[Records]
---+---
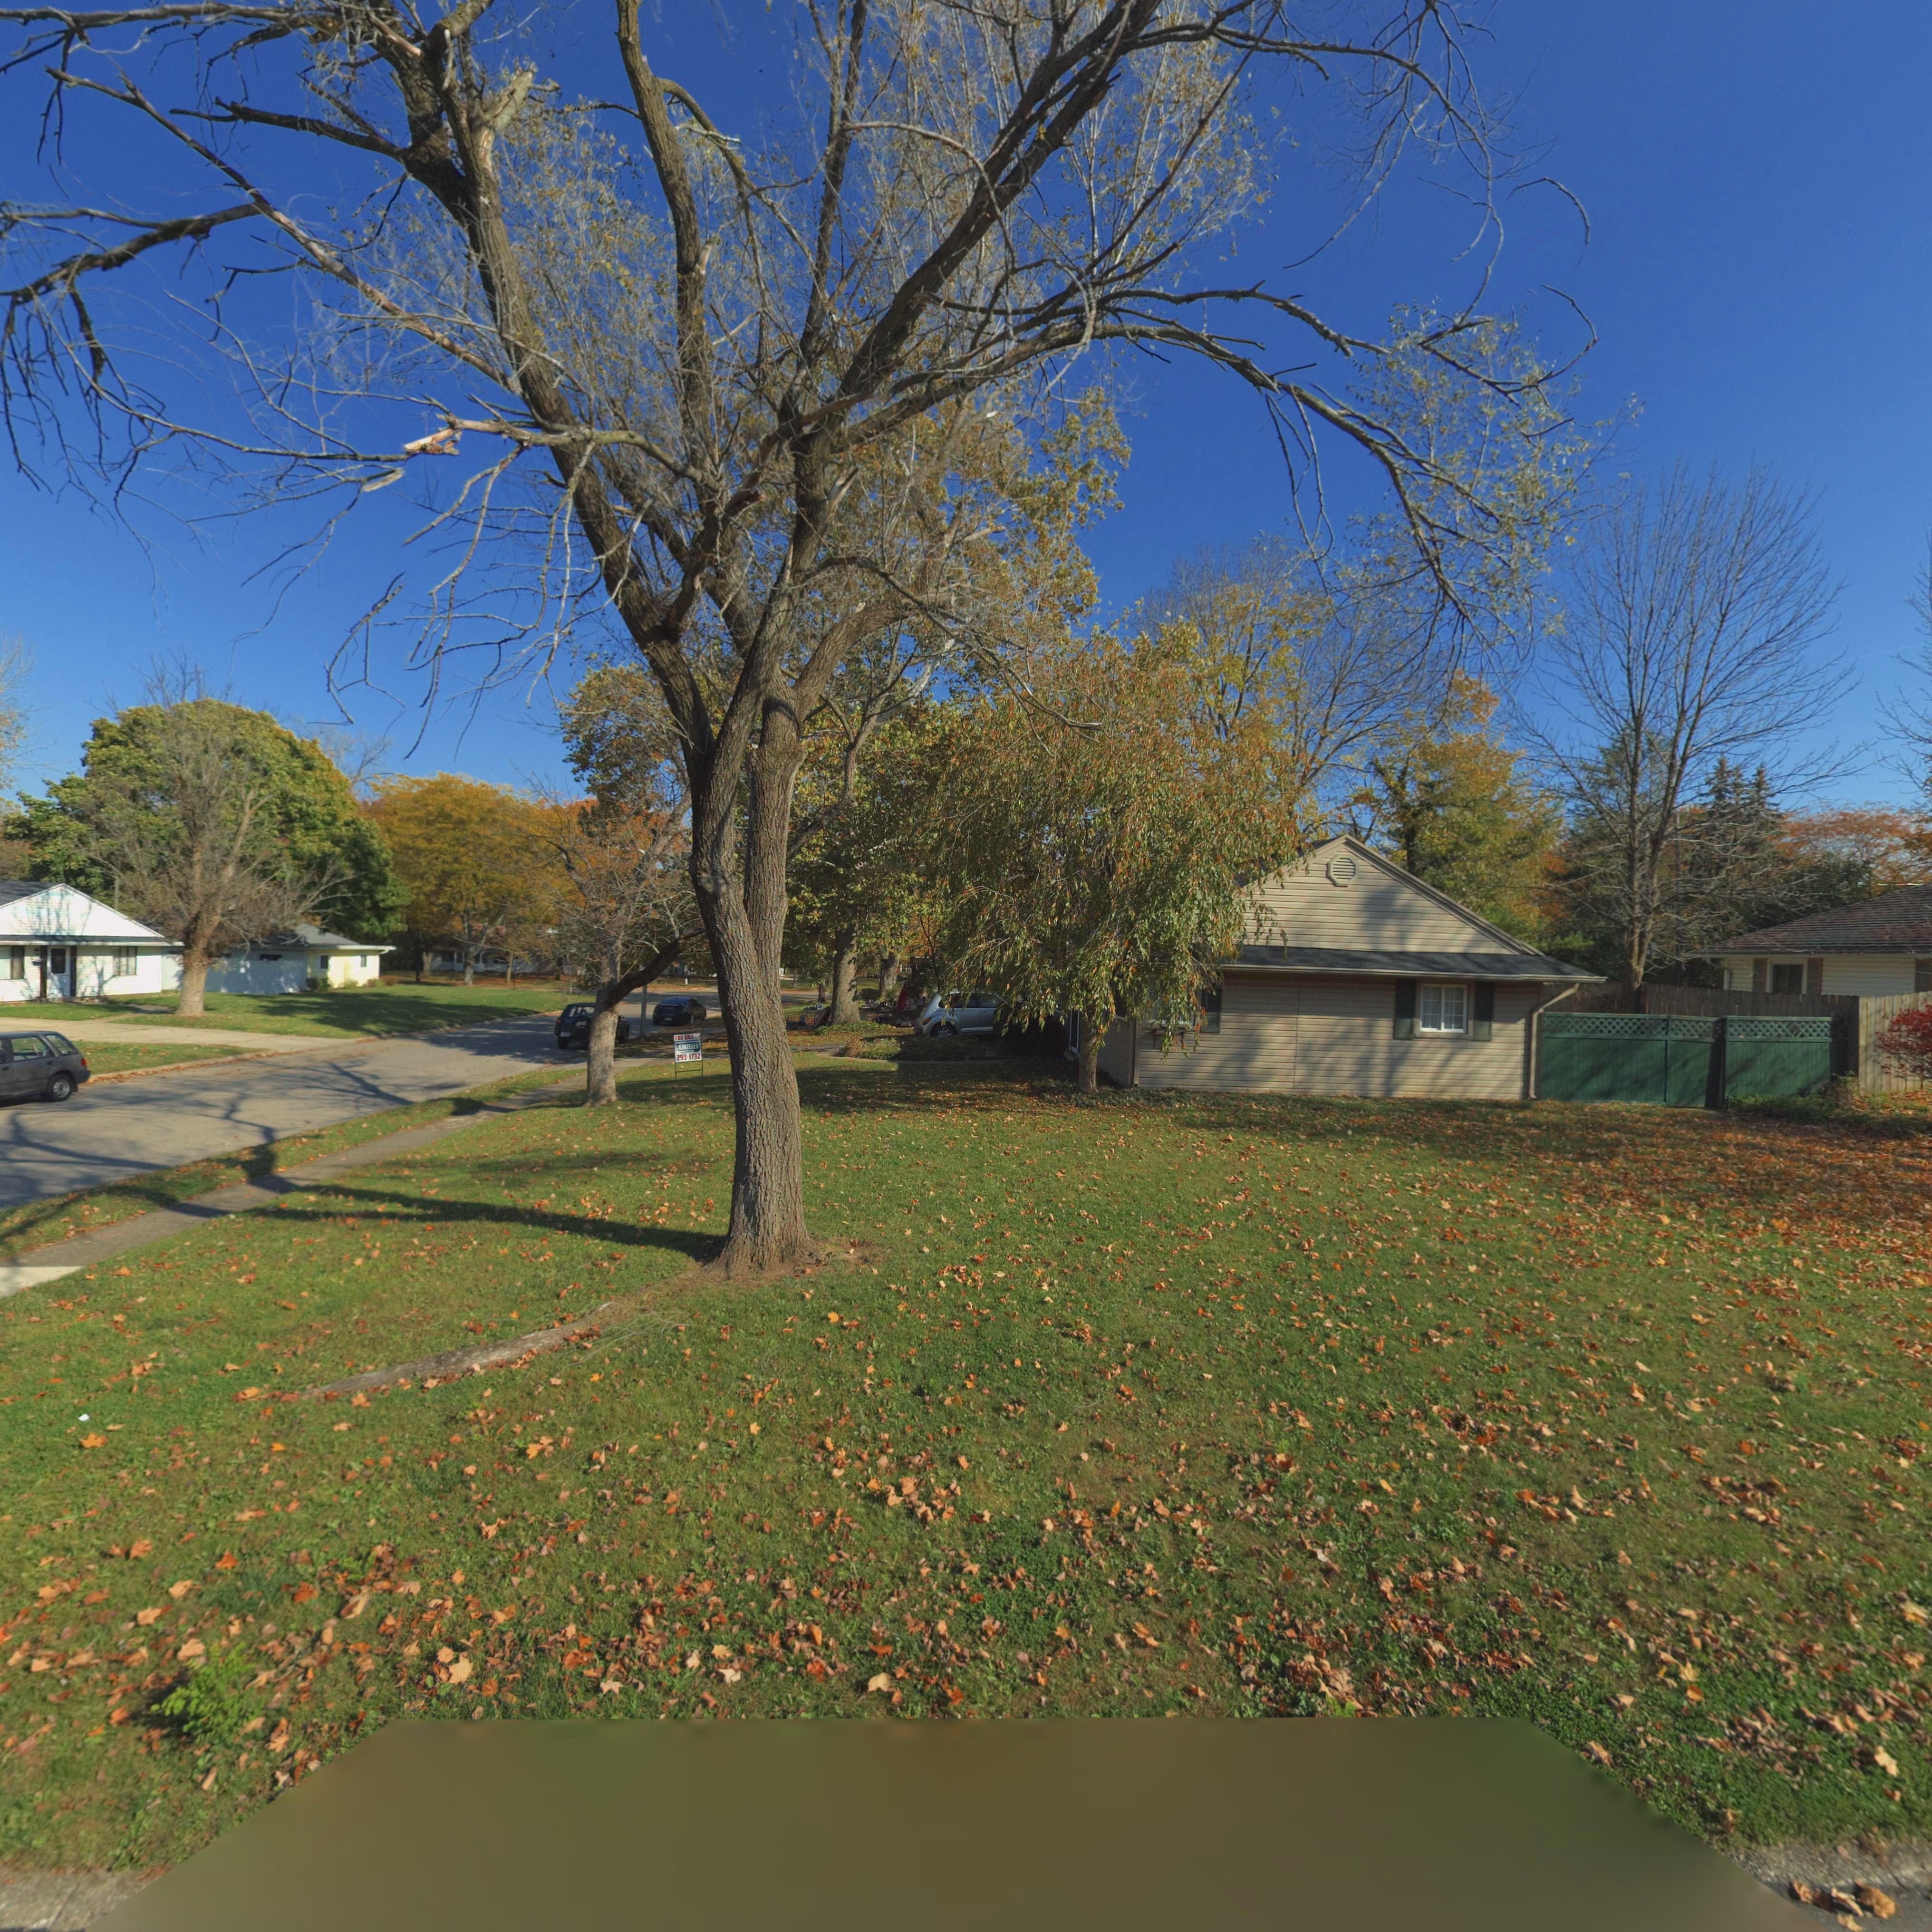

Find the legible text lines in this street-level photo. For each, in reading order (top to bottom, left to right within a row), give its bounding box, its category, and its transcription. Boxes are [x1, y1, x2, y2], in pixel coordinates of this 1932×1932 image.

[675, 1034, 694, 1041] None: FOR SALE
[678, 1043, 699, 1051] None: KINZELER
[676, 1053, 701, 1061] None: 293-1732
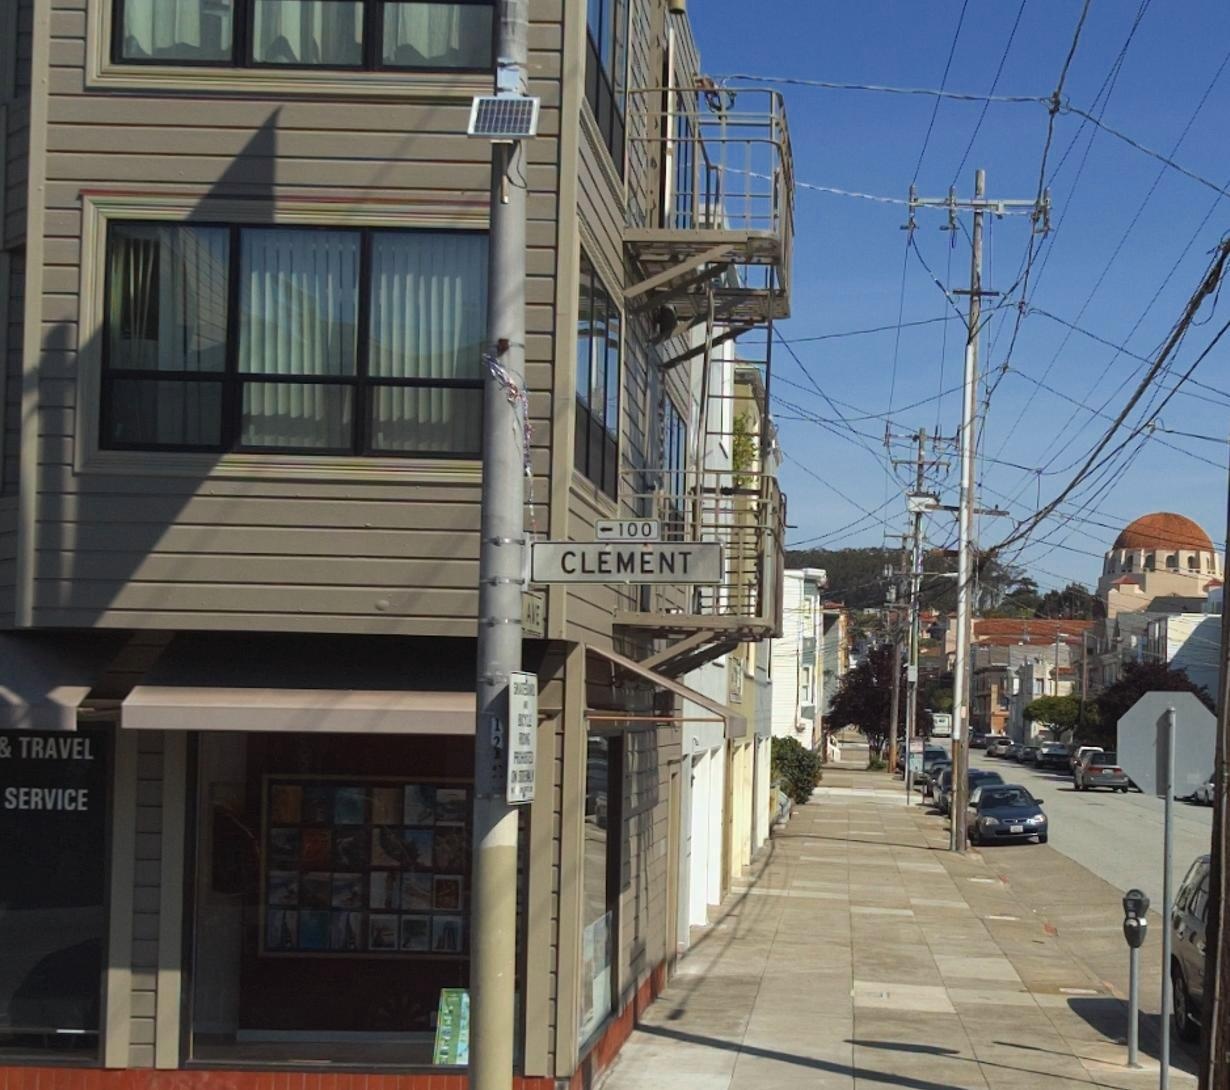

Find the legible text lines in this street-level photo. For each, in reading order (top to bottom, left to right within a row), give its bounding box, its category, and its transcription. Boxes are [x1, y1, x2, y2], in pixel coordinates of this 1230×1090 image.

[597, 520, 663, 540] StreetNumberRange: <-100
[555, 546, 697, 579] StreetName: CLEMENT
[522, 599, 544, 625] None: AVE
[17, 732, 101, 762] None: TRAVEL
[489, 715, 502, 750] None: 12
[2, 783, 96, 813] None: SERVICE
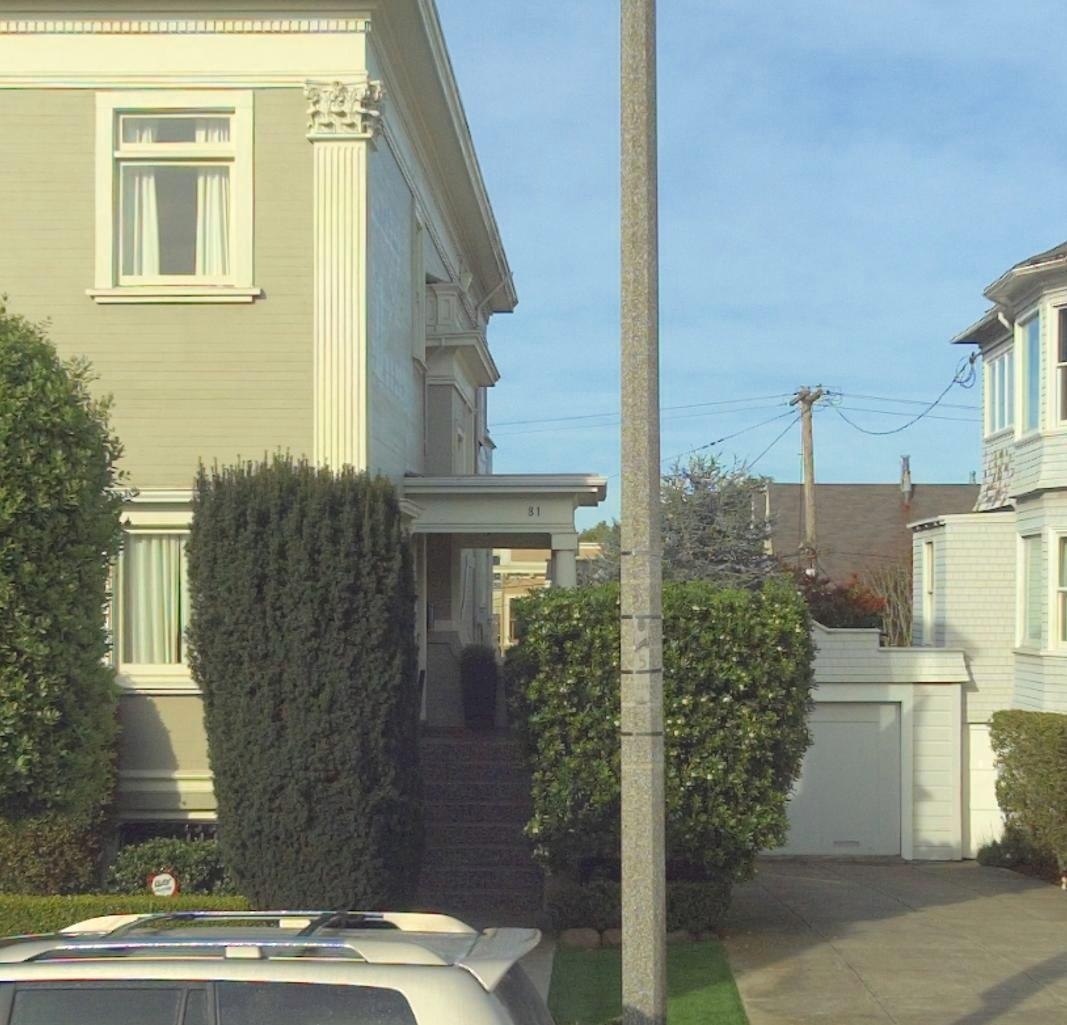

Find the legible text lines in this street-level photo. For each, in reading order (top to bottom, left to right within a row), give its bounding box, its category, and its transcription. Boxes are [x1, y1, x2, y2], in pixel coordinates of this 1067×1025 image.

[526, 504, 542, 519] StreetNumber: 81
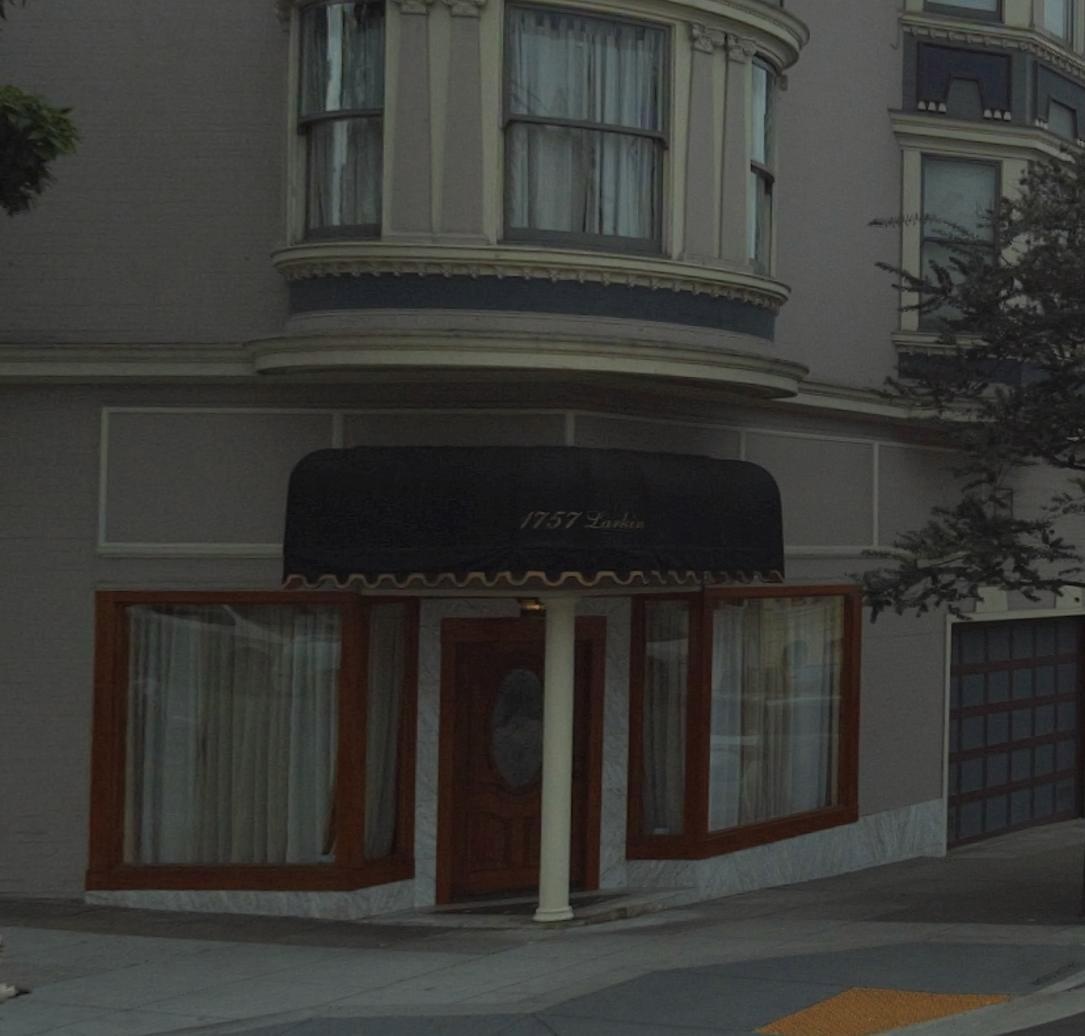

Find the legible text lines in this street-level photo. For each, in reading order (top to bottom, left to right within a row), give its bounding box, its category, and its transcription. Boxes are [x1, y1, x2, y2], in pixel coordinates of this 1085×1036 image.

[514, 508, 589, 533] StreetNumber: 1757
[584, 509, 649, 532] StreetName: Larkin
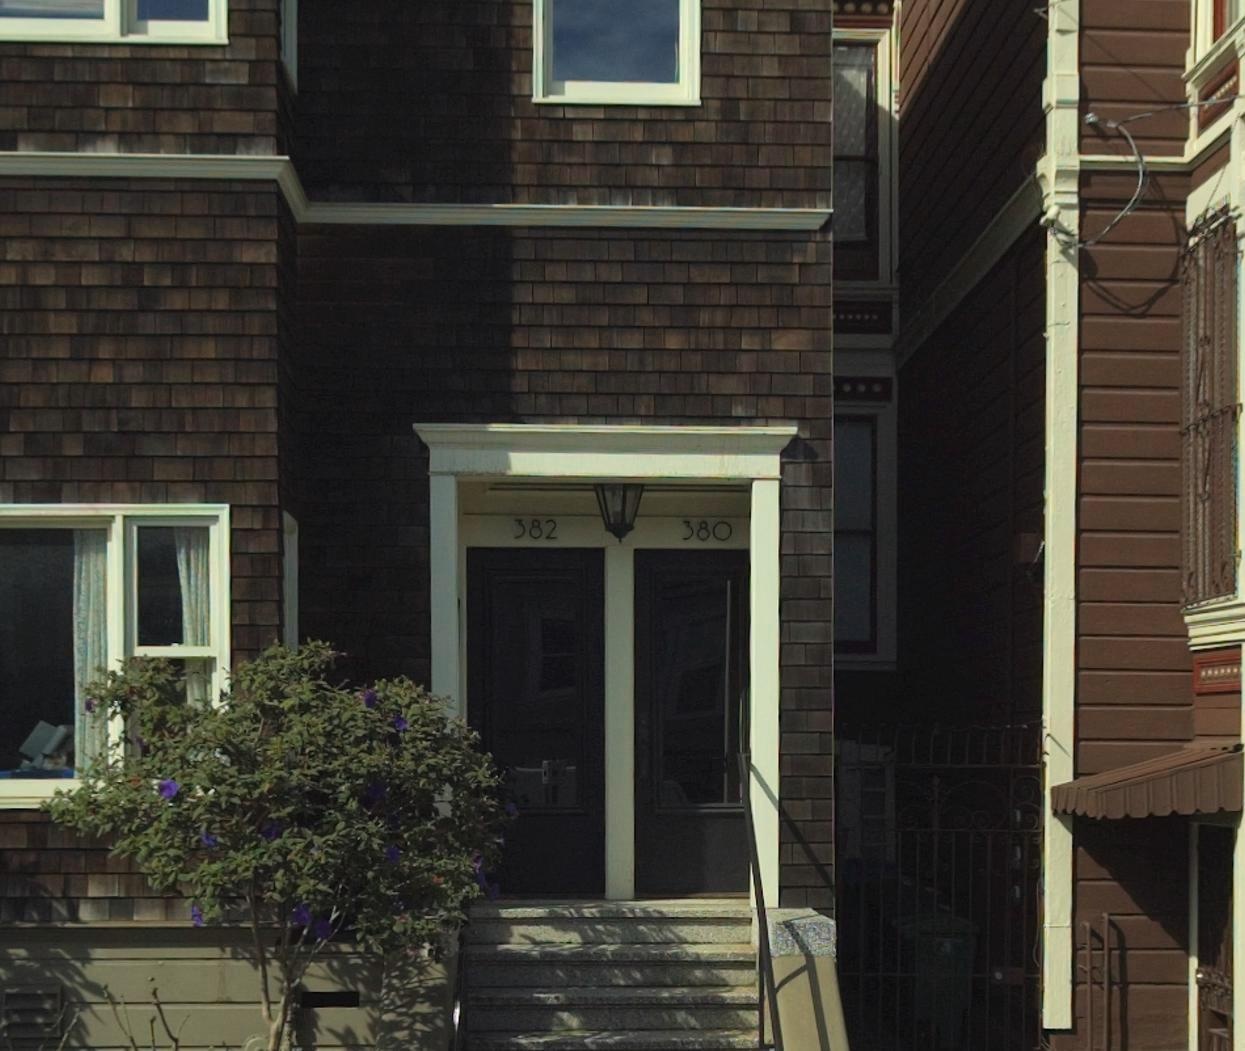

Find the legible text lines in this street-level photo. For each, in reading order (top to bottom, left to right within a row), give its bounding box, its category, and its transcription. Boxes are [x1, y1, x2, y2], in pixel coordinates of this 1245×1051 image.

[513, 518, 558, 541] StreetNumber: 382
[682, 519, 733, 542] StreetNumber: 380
---+---
- [Aim]:
Gather every line in the Records above that contains the word "left", and copy each one in full.

- [Exercise answer]:
Find the legible text lines in this street-level photo. For each, in reading order (top to bottom, left to right within a row), give its bounding box, its category, and its transcription. Boxes are [x1, y1, x2, y2], in pixel coordinates of this 1932×1932 image.
Find the legible text lines in this street-level photo. For each, in reading order (top to bottom, left to right within a row), give its bounding box, its category, and its transcription. Boxes are [x1, y1, x2, y2], in pixel coordinates of this 1230×1090 image.
Find the legible text lines in this street-level photo. For each, in reading order (top to bottom, left to right within a row), give its bounding box, its category, and its transcription. Boxes are [x1, y1, x2, y2], in pixel coordinates of this 1067×1025 image.
Find the legible text lines in this street-level photo. For each, in reading order (top to bottom, left to right within a row), give its bounding box, its category, and its transcription. Boxes are [x1, y1, x2, y2], in pixel coordinates of this 1085×1036 image.
Find the legible text lines in this street-level photo. For each, in reading order (top to bottom, left to right within a row), give its bounding box, its category, and its transcription. Boxes are [x1, y1, x2, y2], in pixel coordinates of this 1245×1051 image.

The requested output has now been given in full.